DATA TO EXAMINE =
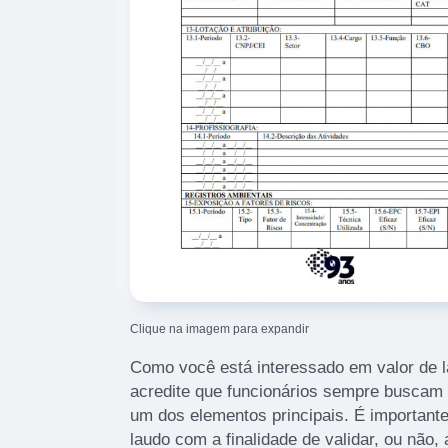
Clique na imagem para expandir
Como você está interessado em valor de la
acredite que funcionários sempre buscam
um dos elementos principais. É importan
laudo com a finalidade de validar, ou não,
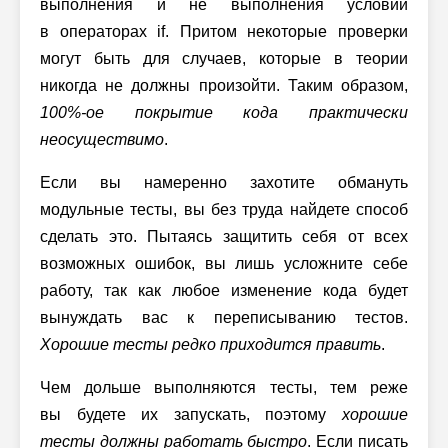
выполнения и не выполнения условий
в операторах if. Притом некоторые проверки
могут быть для случаев, которые в теории
никогда не должны произойти. Таким образом,
100%-ое
покрытие кода практически
неосуществимо
.
Если вы намеренно захотите обмануть
модульные тесты, вы без труда найдете способ
сделать это. Пытаясь защитить себя от всех
возможных ошибок, вы лишь усложните себе
работу, так как любое изменение кода будет
вынуждать вас к переписыванию тестов.
Хорошие тесты редко приходится править
.
Чем дольше выполняются тесты, тем реже
вы будете их запускать, поэтому
хорошие
тесты должны работать быстро
. Если писать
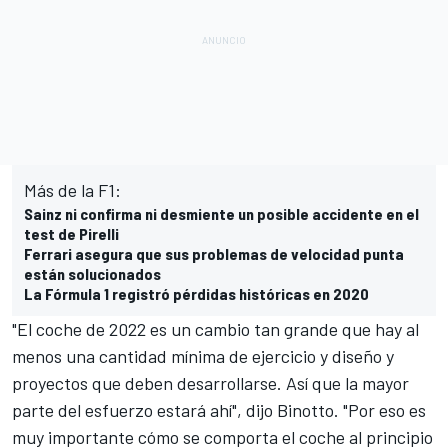
Más de la F1:
Sainz ni confirma ni desmiente un posible accidente en el
test de Pirelli
Ferrari asegura que sus problemas de velocidad punta
están solucionados
La Fórmula 1 registró pérdidas históricas en 2020
"El coche de 2022 es un cambio tan grande que hay al
menos una cantidad mínima de ejercicio y diseño y
proyectos que deben desarrollarse. Así que la mayor
parte del esfuerzo estará ahí", dijo Binotto. "Por eso es
muy importante cómo se comporta el coche al principio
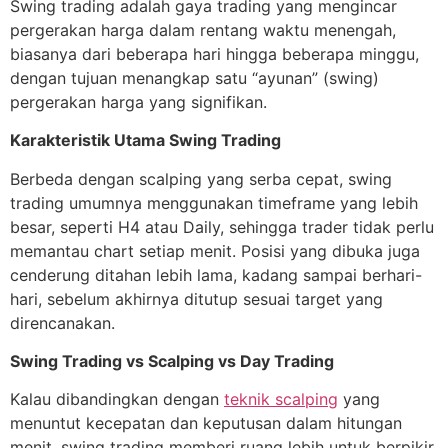
Swing trading adalah gaya trading yang mengincar
pergerakan harga dalam rentang waktu menengah,
biasanya dari beberapa hari hingga beberapa minggu,
dengan tujuan menangkap satu “ayunan” (swing)
pergerakan harga yang signifikan.
Karakteristik Utama Swing Trading
Berbeda dengan scalping yang serba cepat, swing
trading umumnya menggunakan timeframe yang lebih
besar, seperti H4 atau Daily, sehingga trader tidak perlu
memantau chart setiap menit. Posisi yang dibuka juga
cenderung ditahan lebih lama, kadang sampai berhari-
hari, sebelum akhirnya ditutup sesuai target yang
direncanakan.
Swing Trading vs Scalping vs Day Trading
Kalau dibandingkan dengan
teknik scalping
yang
menuntut kecepatan dan keputusan dalam hitungan
menit, swing trading memberi ruang lebih untuk berpikir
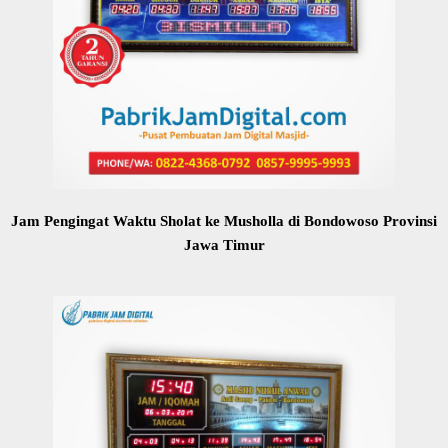
Jam Pengingat Waktu Sholat ke Musholla di Bondowoso Provinsi
Jawa Timur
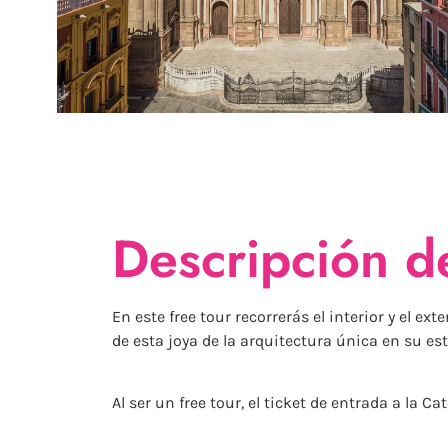
Descripción de
En este free tour recorrerás el interior y el e
de esta joya de la arquitectura única en su es
Al ser un free tour, el ticket de entrada a la C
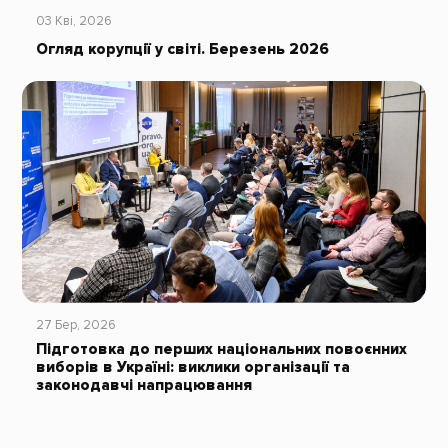
03 Кві, 2026
Огляд корупції у світі. Березень 2026
27 Бер, 2026
Підготовка до перших національних повоєнних
виборів в Україні: виклики організації та
законодавчі напрацювання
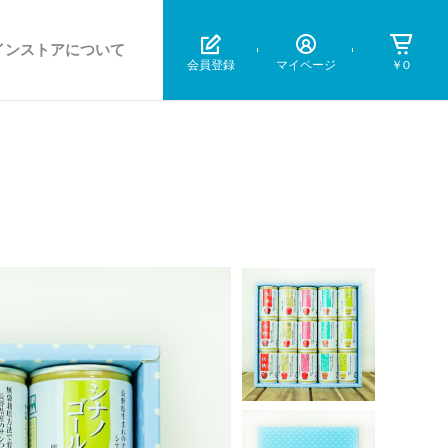
インストアについて
会員登録
マイページ
￥0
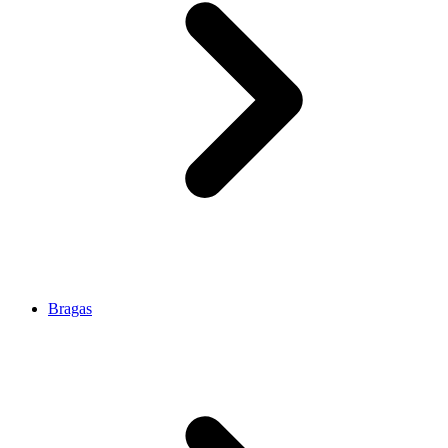
Bragas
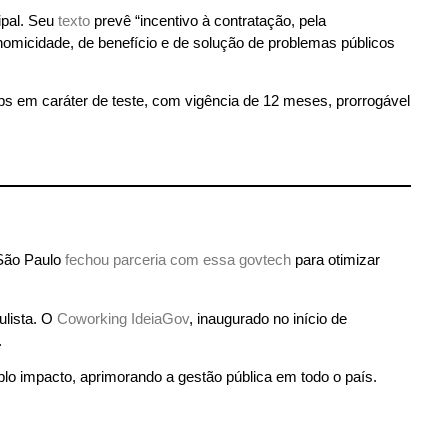
ipal. Seu
texto
prevê “incentivo à contratação, pela
nomicidade, de benefício e de solução de problemas públicos
ps em caráter de teste, com vigência de 12 meses, prorrogável
 São Paulo
fechou parceria com essa govtech
para otimizar
ulista. O
Coworking IdeiaGov
, inaugurado no início de
.
lo impacto, aprimorando a gestão pública em todo o país.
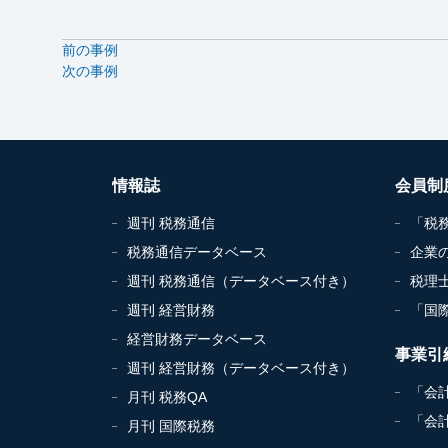
前の事例
次の事例
情報誌
会員制
週刊 税務通信
「税
税務通信データベース
企業
週刊 税務通信（データベース付き）
税理
週刊 経営財務
「国
経営財務データベース
事業引
週刊 経営財務（データベース付き）
「会
月刊 税務QA
「会
月刊 国際税務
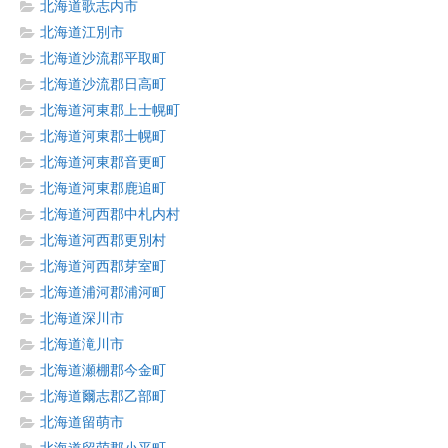
北海道歌志内市
北海道江別市
北海道沙流郡平取町
北海道沙流郡日高町
北海道河東郡上士幌町
北海道河東郡士幌町
北海道河東郡音更町
北海道河東郡鹿追町
北海道河西郡中札内村
北海道河西郡更別村
北海道河西郡芽室町
北海道浦河郡浦河町
北海道深川市
北海道滝川市
北海道瀬棚郡今金町
北海道爾志郡乙部町
北海道留萌市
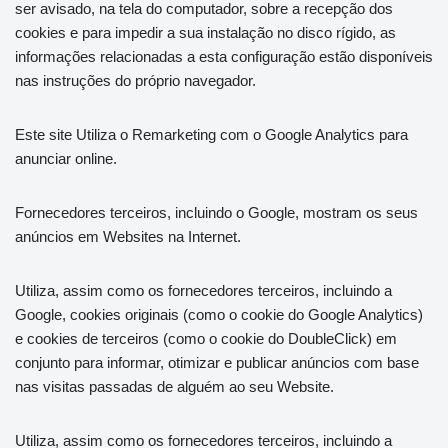
ser avisado, na tela do computador, sobre a recepção dos
cookies e para impedir a sua instalação no disco rígido, as
informações relacionadas a esta configuração estão disponíveis
nas instruções do próprio navegador.
Este site Utiliza o Remarketing com o Google Analytics para
anunciar online.
Fornecedores terceiros, incluindo o Google, mostram os seus
anúncios em Websites na Internet.
Utiliza, assim como os fornecedores terceiros, incluindo a
Google, cookies originais (como o cookie do Google Analytics)
e cookies de terceiros (como o cookie do DoubleClick) em
conjunto para informar, otimizar e publicar anúncios com base
nas visitas passadas de alguém ao seu Website.
Utiliza, assim como os fornecedores terceiros, incluindo a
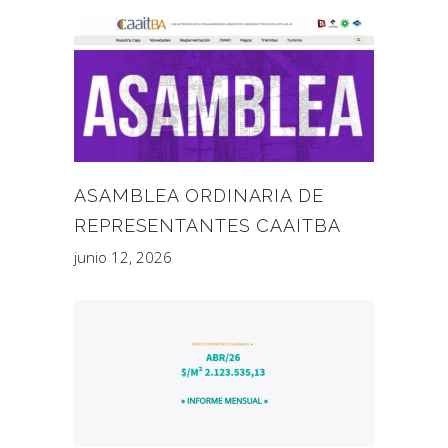
ASAMBLEA ORDINARIA DE
REPRESENTANTES CAAITBA
junio 12, 2026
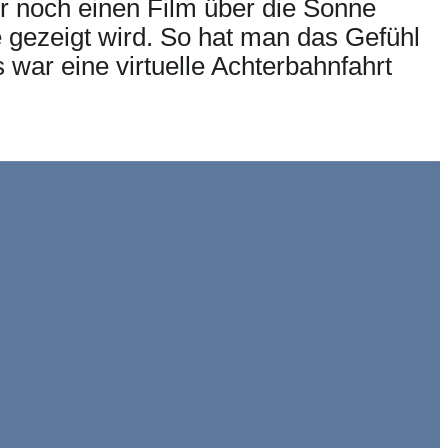
ir noch einen Film über die Sonne
 gezeigt wird. So hat man das Gefühl
war eine virtuelle Achterbahnfahrt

WORK INSTRUCTION =
Convert the text lines from every item above into a single numbered list, omitting blank lines. Exclude the pictures from the output.

ANSWER FOR THE TASK =
1. Clique na imagem para expandir
2. Como você está interessado em valor de la
3. acredite que funcionários sempre buscam
4. um dos elementos principais. É importan
5. laudo com a finalidade de validar, ou não,
6. выполнения и не выполнения условий
7. в операторах if. Притом некоторые проверки
8. могут быть для случаев, которые в теории
9. никогда не должны произойти. Таким образом,
10. 100%-ое
11. покрытие кода практически
12. неосуществимо
13. .
14. Если вы намеренно захотите обмануть
15. модульные тесты, вы без труда найдете способ
16. сделать это. Пытаясь защитить себя от всех
17. возможных ошибок, вы лишь усложните себе
18. работу, так как любое изменение кода будет
19. вынуждать вас к переписыванию тестов.
20. Хорошие тесты редко приходится править
21. .
22. Чем дольше выполняются тесты, тем реже
23. вы будете их запускать, поэтому
24. хорошие
25. тесты должны работать быстро
26. . Если писать
27. Más de la F1:
28. Sainz ni confirma ni desmiente un posible accidente en el
29. test de Pirelli
30. Ferrari asegura que sus problemas de velocidad punta
31. están solucionados
32. La Fórmula 1 registró pérdidas históricas en 2020
33. "El coche de 2022 es un cambio tan grande que hay al
34. menos una cantidad mínima de ejercicio y diseño y
35. proyectos que deben desarrollarse. Así que la mayor
36. parte del esfuerzo estará ahí", dijo Binotto. "Por eso es
37. muy importante cómo se comporta el coche al principio
38. Swing trading adalah gaya trading yang mengincar
39. pergerakan harga dalam rentang waktu menengah,
40. biasanya dari beberapa hari hingga beberapa minggu,
41. dengan tujuan menangkap satu “ayunan” (swing)
42. pergerakan harga yang signifikan.
43. Karakteristik Utama Swing Trading
44. Berbeda dengan scalping yang serba cepat, swing
45. trading umumnya menggunakan timeframe yang lebih
46. besar, seperti H4 atau Daily, sehingga trader tidak perlu
47. memantau chart setiap menit. Posisi yang dibuka juga
48. cenderung ditahan lebih lama, kadang sampai berhari-
49. hari, sebelum akhirnya ditutup sesuai target yang
50. direncanakan.
51. Swing Trading vs Scalping vs Day Trading
52. Kalau dibandingkan dengan
53. teknik scalping
54. yang
55. menuntut kecepatan dan keputusan dalam hitungan
56. menit, swing trading memberi ruang lebih untuk berpikir
57. Jam Pengingat Waktu Sholat ke Musholla di Bondowoso Provinsi
58. Jawa Timur
59. Descripción de
60. En este free tour recorrerás el interior y el e
61. de esta joya de la arquitectura única en su es
62. Al ser un free tour, el ticket de entrada a la C
63. 03 Кві, 2026
64. Огляд корупції у світі. Березень 2026
65. 27 Бер, 2026
66. Підготовка до перших національних повоєнних
67. виборів в Україні: виклики організації та
68. законодавчі напрацювання
69. インストアについて
70. 会員登録
71. マイページ
72. ￥0
73. Bragas
74. ipal. Seu
75. texto
76. prevê “incentivo à contratação, pela
77. nomicidade, de benefício e de solução de problemas públicos
78. ps em caráter de teste, com vigência de 12 meses, prorrogável
79.  São Paulo
80. fechou parceria com essa govtech
81. para otimizar
82. ulista. O
83. Coworking IdeiaGov
84. , inaugurado no início de
85. .
86. lo impacto, aprimorando a gestão pública em todo o país.
87. 前の事例
88. 次の事例
89. 情報誌
90. 会員制
91. 週刊 税務通信
92. 「税
93. 税務通信データベース
94. 企業
95. 週刊 税務通信（データベース付き）
96. 税理
97. 週刊 経営財務
98. 「国
99. 経営財務データベース
100. 事業引
101. 週刊 経営財務（データベース付き）
102. 「会
103. 月刊 税務QA
104. 「会
105. 月刊 国際税務
106. 北海道歌志内市
107. 北海道江別市
108. 北海道沙流郡平取町
109. 北海道沙流郡日高町
110. 北海道河東郡上士幌町
111. 北海道河東郡士幌町
112. 北海道河東郡音更町
113. 北海道河東郡鹿追町
114. 北海道河西郡中札内村
115. 北海道河西郡更別村
116. 北海道河西郡芽室町
117. 北海道浦河郡浦河町
118. 北海道深川市
119. 北海道滝川市
120. 北海道瀬棚郡今金町
121. 北海道爾志郡乙部町
122. 北海道留萌市
123. ser avisado, na tela do computador, sobre a recepção dos
124. cookies e para impedir a sua instalação no disco rígido, as
125. informações relacionadas a esta configuração estão disponíveis
126. nas instruções do próprio navegador.
127. Este site Utiliza o Remarketing com o Google Analytics para
128. anunciar online.
129. Fornecedores terceiros, incluindo o Google, mostram os seus
130. anúncios em Websites na Internet.
131. Utiliza, assim como os fornecedores terceiros, incluindo a
132. Google, cookies originais (como o cookie do Google Analytics)
133. e cookies de terceiros (como o cookie do DoubleClick) em
134. conjunto para informar, otimizar e publicar anúncios com base
135. nas visitas passadas de alguém ao seu Website.
136. Utiliza, assim como os fornecedores terceiros, incluindo a
137. ASAMBLEA ORDINARIA DE
138. REPRESENTANTES CAAITBA
139. junio 12, 2026
140. ir noch einen Film über die Sonne
141.  gezeigt wird. So hat man das Gefühl
142. war eine virtuelle Achterbahnfahrt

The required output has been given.